DATA FOR THE TASK:
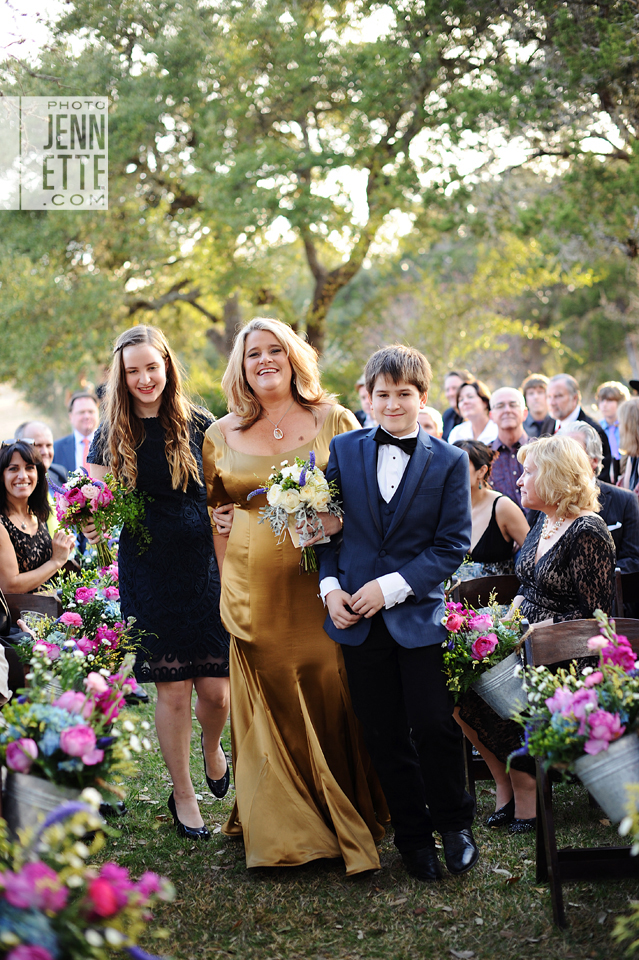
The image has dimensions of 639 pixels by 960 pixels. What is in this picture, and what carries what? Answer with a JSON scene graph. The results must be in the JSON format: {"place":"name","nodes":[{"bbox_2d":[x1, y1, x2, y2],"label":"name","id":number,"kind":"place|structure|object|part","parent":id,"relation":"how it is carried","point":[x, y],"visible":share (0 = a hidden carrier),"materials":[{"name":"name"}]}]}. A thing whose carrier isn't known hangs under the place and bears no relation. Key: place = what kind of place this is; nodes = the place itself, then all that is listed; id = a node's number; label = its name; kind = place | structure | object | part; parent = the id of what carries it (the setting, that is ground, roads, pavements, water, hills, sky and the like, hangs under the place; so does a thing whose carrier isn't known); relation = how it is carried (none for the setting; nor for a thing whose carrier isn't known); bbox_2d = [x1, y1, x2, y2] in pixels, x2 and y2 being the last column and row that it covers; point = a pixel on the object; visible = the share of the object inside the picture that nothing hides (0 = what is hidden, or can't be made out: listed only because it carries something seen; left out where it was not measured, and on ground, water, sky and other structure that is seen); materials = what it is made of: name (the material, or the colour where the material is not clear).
{"place":"outdoors","nodes":[
{"label":"outdoors","id":0,"kind":"place"},
{"bbox_2d":[0,0,638,237],"label":"sky","id":1,"kind":"structure","parent":0,"point":[421,139],"materials":[{"name":"white"}]},
{"bbox_2d":[85,695,638,959],"label":"lawn","id":2,"kind":"structure","parent":0,"point":[516,885],"materials":[{"name":"green plant"}]},
{"bbox_2d":[0,790,176,959],"label":"flower arrangement","id":3,"kind":"object","parent":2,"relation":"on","point":[23,959],"visible":0.99,"materials":[{"name":"plant"}]},
{"bbox_2d":[83,325,232,836],"label":"woman","id":4,"kind":"object","parent":2,"relation":"on","point":[120,404],"visible":0.85},
{"bbox_2d":[52,467,149,563],"label":"bouquet","id":5,"kind":"object","parent":4,"relation":"in","point":[101,498],"visible":0.91,"materials":[{"name":"plant"}]},
{"bbox_2d":[203,316,389,868],"label":"woman","id":6,"kind":"object","parent":2,"relation":"on","point":[244,463],"visible":0.81},
{"bbox_2d":[249,452,343,574],"label":"bouquet","id":7,"kind":"object","parent":6,"relation":"in","point":[289,485],"visible":0.85,"materials":[{"name":"white plant"}]},
{"bbox_2d":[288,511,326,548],"label":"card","id":8,"kind":"object","parent":6,"relation":"in","point":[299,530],"visible":0.59,"materials":[{"name":"paper"}]},
{"bbox_2d":[313,344,476,880],"label":"boy","id":9,"kind":"object","parent":2,"relation":"on","point":[362,588],"visible":0.99},
{"bbox_2d":[453,572,522,799],"label":"wooden chair","id":10,"kind":"object","parent":2,"relation":"on","point":[498,581],"visible":0.19,"materials":[{"name":"brown wood"}]},
{"bbox_2d":[471,654,527,717],"label":"metal bucket","id":11,"kind":"object","parent":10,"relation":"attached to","point":[498,684],"visible":0.58,"materials":[{"name":"metal"}]},
{"bbox_2d":[441,592,525,704],"label":"flower bouquet","id":12,"kind":"object","parent":11,"relation":"in","point":[481,641],"visible":0.79,"materials":[{"name":"plant"}]},
{"bbox_2d":[455,430,615,830],"label":"woman","id":13,"kind":"object","parent":10,"relation":"on","point":[578,466],"visible":0.59},
{"bbox_2d":[521,616,638,930],"label":"wooden chair","id":14,"kind":"object","parent":2,"relation":"on","point":[539,846],"visible":0.52,"materials":[{"name":"brown wood"}]},
{"bbox_2d":[572,732,638,821],"label":"metal bucket","id":15,"kind":"object","parent":14,"relation":"attached to","point":[597,765],"visible":0.71,"materials":[{"name":"metal"}]},
{"bbox_2d":[517,615,638,801],"label":"flower arrangement","id":16,"kind":"object","parent":15,"relation":"in","point":[610,737],"visible":0.92,"materials":[{"name":"plant"}]},
{"bbox_2d":[614,777,638,955],"label":"flower arrangement","id":17,"kind":"object","parent":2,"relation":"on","point":[621,919],"visible":0.99,"materials":[{"name":"plant"}]},
{"bbox_2d":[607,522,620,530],"label":"pocket square","id":18,"kind":"structure","parent":0,"point":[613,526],"materials":[{"name":"white"}]},
{"label":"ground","id":19,"kind":"structure","parent":0},
{"bbox_2d":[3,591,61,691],"label":"wooden chair","id":20,"kind":"object","parent":19,"relation":"on","point":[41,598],"visible":0.29,"materials":[{"name":"brown wood"}]},
{"bbox_2d":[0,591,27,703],"label":"person","id":21,"kind":"object","parent":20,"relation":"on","point":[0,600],"visible":0.46},
{"bbox_2d":[0,438,75,594],"label":"woman","id":22,"kind":"object","parent":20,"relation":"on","point":[2,496],"visible":0.76},
{"bbox_2d":[15,420,66,493],"label":"man","id":23,"kind":"object","parent":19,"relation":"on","point":[34,425],"visible":0.29},
{"bbox_2d":[4,768,85,835],"label":"metal bucket","id":24,"kind":"object","parent":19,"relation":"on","point":[28,778],"visible":0.41,"materials":[{"name":"metal"}]},
{"bbox_2d":[0,646,146,805],"label":"flower arrangement","id":25,"kind":"object","parent":24,"relation":"in","point":[73,727],"visible":0.84,"materials":[{"name":"plant"}]},
{"bbox_2d":[49,392,101,480],"label":"man","id":26,"kind":"object","parent":19,"relation":"on","point":[69,442],"visible":0.5},
{"bbox_2d":[11,561,140,672],"label":"flower arrangement","id":27,"kind":"object","parent":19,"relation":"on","point":[84,590],"visible":0.76,"materials":[{"name":"plant"}]},
{"bbox_2d":[0,0,636,400],"label":"tree","id":28,"kind":"object","parent":19,"relation":"on","point":[339,4],"visible":0.91,"materials":[{"name":"green plant"}]},
{"label":"tree trunk","id":29,"kind":"part","parent":28,"relation":"part of","materials":[{"name":"brown wood"}]},
{"bbox_2d":[354,377,373,428],"label":"man","id":30,"kind":"object","parent":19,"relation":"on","point":[360,386],"visible":0.19},
{"bbox_2d":[416,407,442,437],"label":"person","id":31,"kind":"object","parent":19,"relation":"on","point":[433,418],"visible":0.26},
{"bbox_2d":[441,369,470,440],"label":"man","id":32,"kind":"object","parent":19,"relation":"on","point":[453,374],"visible":0.39},
{"bbox_2d":[449,378,497,446],"label":"woman","id":33,"kind":"object","parent":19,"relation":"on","point":[477,406],"visible":0.46},
{"bbox_2d":[452,434,530,580],"label":"woman","id":34,"kind":"object","parent":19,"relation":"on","point":[496,534],"visible":0.48},
{"bbox_2d":[486,386,530,505],"label":"man","id":35,"kind":"object","parent":19,"relation":"on","point":[511,397],"visible":0.54},
{"bbox_2d":[522,373,552,437],"label":"man","id":36,"kind":"object","parent":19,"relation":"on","point":[535,387],"visible":0.5},
{"bbox_2d":[544,373,609,477],"label":"man","id":37,"kind":"object","parent":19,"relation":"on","point":[559,378],"visible":0.42},
{"bbox_2d":[567,420,638,571],"label":"man","id":38,"kind":"object","parent":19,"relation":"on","point":[600,485],"visible":0.33},
{"bbox_2d":[596,381,628,473],"label":"man","id":39,"kind":"object","parent":19,"relation":"on","point":[604,391],"visible":0.46},
{"bbox_2d":[614,568,638,619],"label":"wooden chair","id":40,"kind":"object","parent":19,"relation":"on","point":[636,577],"visible":0.3,"materials":[{"name":"brown wood"}]},
{"bbox_2d":[615,397,638,494],"label":"woman","id":41,"kind":"object","parent":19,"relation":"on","point":[628,431],"visible":0.64}
]}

EXERCISE DIRECTIONS: Hand back the records above exactly, leaving out every picture.

RESPONSE BOX:
The image has dimensions of 639 pixels by 960 pixels. What is in this picture, and what carries what? Answer with a JSON scene graph. The results must be in the JSON format: {"place":"name","nodes":[{"bbox_2d":[x1, y1, x2, y2],"label":"name","id":number,"kind":"place|structure|object|part","parent":id,"relation":"how it is carried","point":[x, y],"visible":share (0 = a hidden carrier),"materials":[{"name":"name"}]}]}. A thing whose carrier isn't known hangs under the place and bears no relation. Key: place = what kind of place this is; nodes = the place itself, then all that is listed; id = a node's number; label = its name; kind = place | structure | object | part; parent = the id of what carries it (the setting, that is ground, roads, pavements, water, hills, sky and the like, hangs under the place; so does a thing whose carrier isn't known); relation = how it is carried (none for the setting; nor for a thing whose carrier isn't known); bbox_2d = [x1, y1, x2, y2] in pixels, x2 and y2 being the last column and row that it covers; point = a pixel on the object; visible = the share of the object inside the picture that nothing hides (0 = what is hidden, or can't be made out: listed only because it carries something seen; left out where it was not measured, and on ground, water, sky and other structure that is seen); materials = what it is made of: name (the material, or the colour where the material is not clear).
{"place":"outdoors","nodes":[
{"label":"outdoors","id":0,"kind":"place"},
{"bbox_2d":[0,0,638,237],"label":"sky","id":1,"kind":"structure","parent":0,"point":[421,139],"materials":[{"name":"white"}]},
{"bbox_2d":[85,695,638,959],"label":"lawn","id":2,"kind":"structure","parent":0,"point":[516,885],"materials":[{"name":"green plant"}]},
{"bbox_2d":[0,790,176,959],"label":"flower arrangement","id":3,"kind":"object","parent":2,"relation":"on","point":[23,959],"visible":0.99,"materials":[{"name":"plant"}]},
{"bbox_2d":[83,325,232,836],"label":"woman","id":4,"kind":"object","parent":2,"relation":"on","point":[120,404],"visible":0.85},
{"bbox_2d":[52,467,149,563],"label":"bouquet","id":5,"kind":"object","parent":4,"relation":"in","point":[101,498],"visible":0.91,"materials":[{"name":"plant"}]},
{"bbox_2d":[203,316,389,868],"label":"woman","id":6,"kind":"object","parent":2,"relation":"on","point":[244,463],"visible":0.81},
{"bbox_2d":[249,452,343,574],"label":"bouquet","id":7,"kind":"object","parent":6,"relation":"in","point":[289,485],"visible":0.85,"materials":[{"name":"white plant"}]},
{"bbox_2d":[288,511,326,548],"label":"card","id":8,"kind":"object","parent":6,"relation":"in","point":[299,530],"visible":0.59,"materials":[{"name":"paper"}]},
{"bbox_2d":[313,344,476,880],"label":"boy","id":9,"kind":"object","parent":2,"relation":"on","point":[362,588],"visible":0.99},
{"bbox_2d":[453,572,522,799],"label":"wooden chair","id":10,"kind":"object","parent":2,"relation":"on","point":[498,581],"visible":0.19,"materials":[{"name":"brown wood"}]},
{"bbox_2d":[471,654,527,717],"label":"metal bucket","id":11,"kind":"object","parent":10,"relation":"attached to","point":[498,684],"visible":0.58,"materials":[{"name":"metal"}]},
{"bbox_2d":[441,592,525,704],"label":"flower bouquet","id":12,"kind":"object","parent":11,"relation":"in","point":[481,641],"visible":0.79,"materials":[{"name":"plant"}]},
{"bbox_2d":[455,430,615,830],"label":"woman","id":13,"kind":"object","parent":10,"relation":"on","point":[578,466],"visible":0.59},
{"bbox_2d":[521,616,638,930],"label":"wooden chair","id":14,"kind":"object","parent":2,"relation":"on","point":[539,846],"visible":0.52,"materials":[{"name":"brown wood"}]},
{"bbox_2d":[572,732,638,821],"label":"metal bucket","id":15,"kind":"object","parent":14,"relation":"attached to","point":[597,765],"visible":0.71,"materials":[{"name":"metal"}]},
{"bbox_2d":[517,615,638,801],"label":"flower arrangement","id":16,"kind":"object","parent":15,"relation":"in","point":[610,737],"visible":0.92,"materials":[{"name":"plant"}]},
{"bbox_2d":[614,777,638,955],"label":"flower arrangement","id":17,"kind":"object","parent":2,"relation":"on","point":[621,919],"visible":0.99,"materials":[{"name":"plant"}]},
{"bbox_2d":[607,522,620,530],"label":"pocket square","id":18,"kind":"structure","parent":0,"point":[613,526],"materials":[{"name":"white"}]},
{"label":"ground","id":19,"kind":"structure","parent":0},
{"bbox_2d":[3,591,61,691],"label":"wooden chair","id":20,"kind":"object","parent":19,"relation":"on","point":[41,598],"visible":0.29,"materials":[{"name":"brown wood"}]},
{"bbox_2d":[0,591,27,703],"label":"person","id":21,"kind":"object","parent":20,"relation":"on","point":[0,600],"visible":0.46},
{"bbox_2d":[0,438,75,594],"label":"woman","id":22,"kind":"object","parent":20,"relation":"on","point":[2,496],"visible":0.76},
{"bbox_2d":[15,420,66,493],"label":"man","id":23,"kind":"object","parent":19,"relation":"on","point":[34,425],"visible":0.29},
{"bbox_2d":[4,768,85,835],"label":"metal bucket","id":24,"kind":"object","parent":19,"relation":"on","point":[28,778],"visible":0.41,"materials":[{"name":"metal"}]},
{"bbox_2d":[0,646,146,805],"label":"flower arrangement","id":25,"kind":"object","parent":24,"relation":"in","point":[73,727],"visible":0.84,"materials":[{"name":"plant"}]},
{"bbox_2d":[49,392,101,480],"label":"man","id":26,"kind":"object","parent":19,"relation":"on","point":[69,442],"visible":0.5},
{"bbox_2d":[11,561,140,672],"label":"flower arrangement","id":27,"kind":"object","parent":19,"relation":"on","point":[84,590],"visible":0.76,"materials":[{"name":"plant"}]},
{"bbox_2d":[0,0,636,400],"label":"tree","id":28,"kind":"object","parent":19,"relation":"on","point":[339,4],"visible":0.91,"materials":[{"name":"green plant"}]},
{"label":"tree trunk","id":29,"kind":"part","parent":28,"relation":"part of","materials":[{"name":"brown wood"}]},
{"bbox_2d":[354,377,373,428],"label":"man","id":30,"kind":"object","parent":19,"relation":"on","point":[360,386],"visible":0.19},
{"bbox_2d":[416,407,442,437],"label":"person","id":31,"kind":"object","parent":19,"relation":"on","point":[433,418],"visible":0.26},
{"bbox_2d":[441,369,470,440],"label":"man","id":32,"kind":"object","parent":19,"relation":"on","point":[453,374],"visible":0.39},
{"bbox_2d":[449,378,497,446],"label":"woman","id":33,"kind":"object","parent":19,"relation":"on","point":[477,406],"visible":0.46},
{"bbox_2d":[452,434,530,580],"label":"woman","id":34,"kind":"object","parent":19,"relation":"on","point":[496,534],"visible":0.48},
{"bbox_2d":[486,386,530,505],"label":"man","id":35,"kind":"object","parent":19,"relation":"on","point":[511,397],"visible":0.54},
{"bbox_2d":[522,373,552,437],"label":"man","id":36,"kind":"object","parent":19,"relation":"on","point":[535,387],"visible":0.5},
{"bbox_2d":[544,373,609,477],"label":"man","id":37,"kind":"object","parent":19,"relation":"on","point":[559,378],"visible":0.42},
{"bbox_2d":[567,420,638,571],"label":"man","id":38,"kind":"object","parent":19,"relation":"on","point":[600,485],"visible":0.33},
{"bbox_2d":[596,381,628,473],"label":"man","id":39,"kind":"object","parent":19,"relation":"on","point":[604,391],"visible":0.46},
{"bbox_2d":[614,568,638,619],"label":"wooden chair","id":40,"kind":"object","parent":19,"relation":"on","point":[636,577],"visible":0.3,"materials":[{"name":"brown wood"}]},
{"bbox_2d":[615,397,638,494],"label":"woman","id":41,"kind":"object","parent":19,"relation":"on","point":[628,431],"visible":0.64}
]}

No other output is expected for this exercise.